*ASSIGNMENT*
Ignoring the pictures, copy the data exactly.

*DATA BELOW*
*** Begin section ***

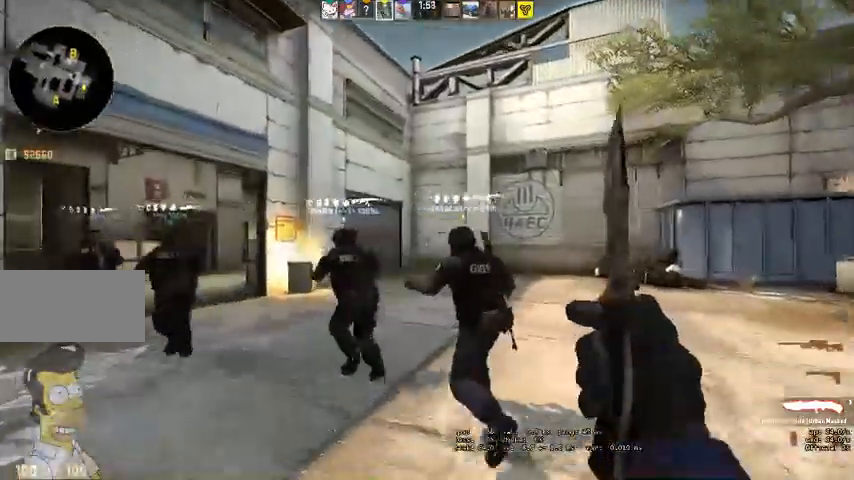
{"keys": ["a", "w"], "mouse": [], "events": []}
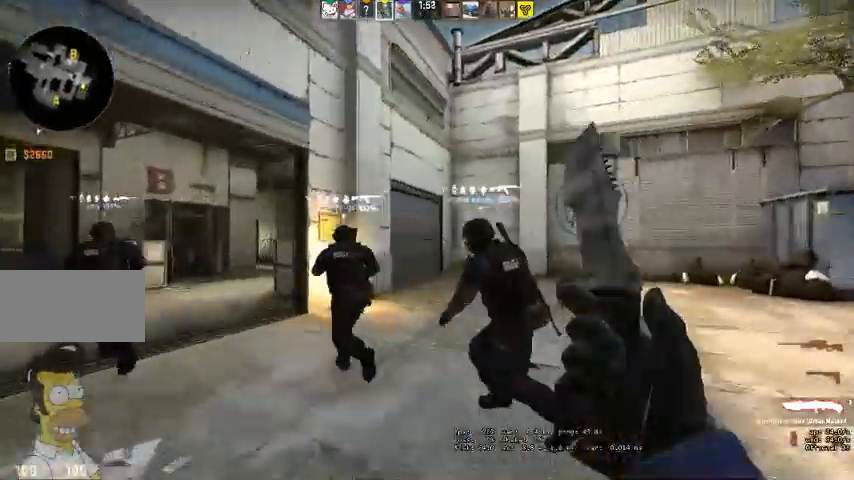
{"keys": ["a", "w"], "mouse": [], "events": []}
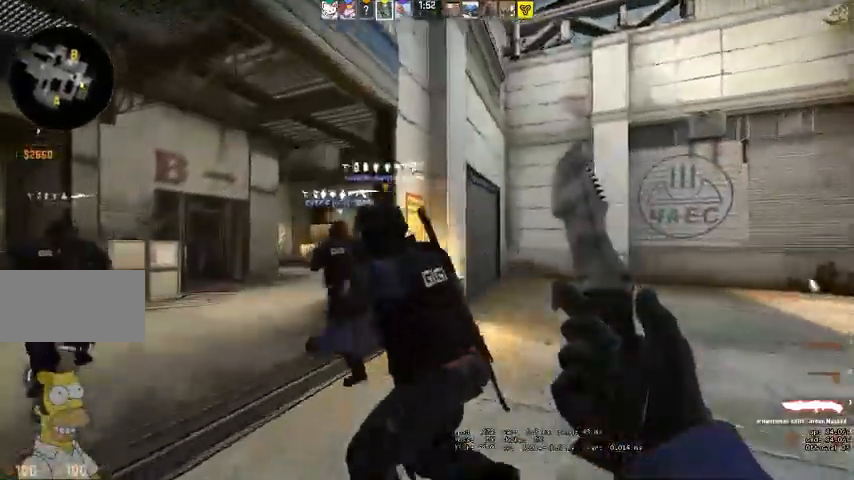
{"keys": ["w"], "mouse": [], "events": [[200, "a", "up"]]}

*** End section ***

*RESPONSE*
{"keys": ["a", "w"], "mouse": [], "events": []}
{"keys": ["a", "w"], "mouse": [], "events": []}
{"keys": ["w"], "mouse": [], "events": [[200, "a", "up"]]}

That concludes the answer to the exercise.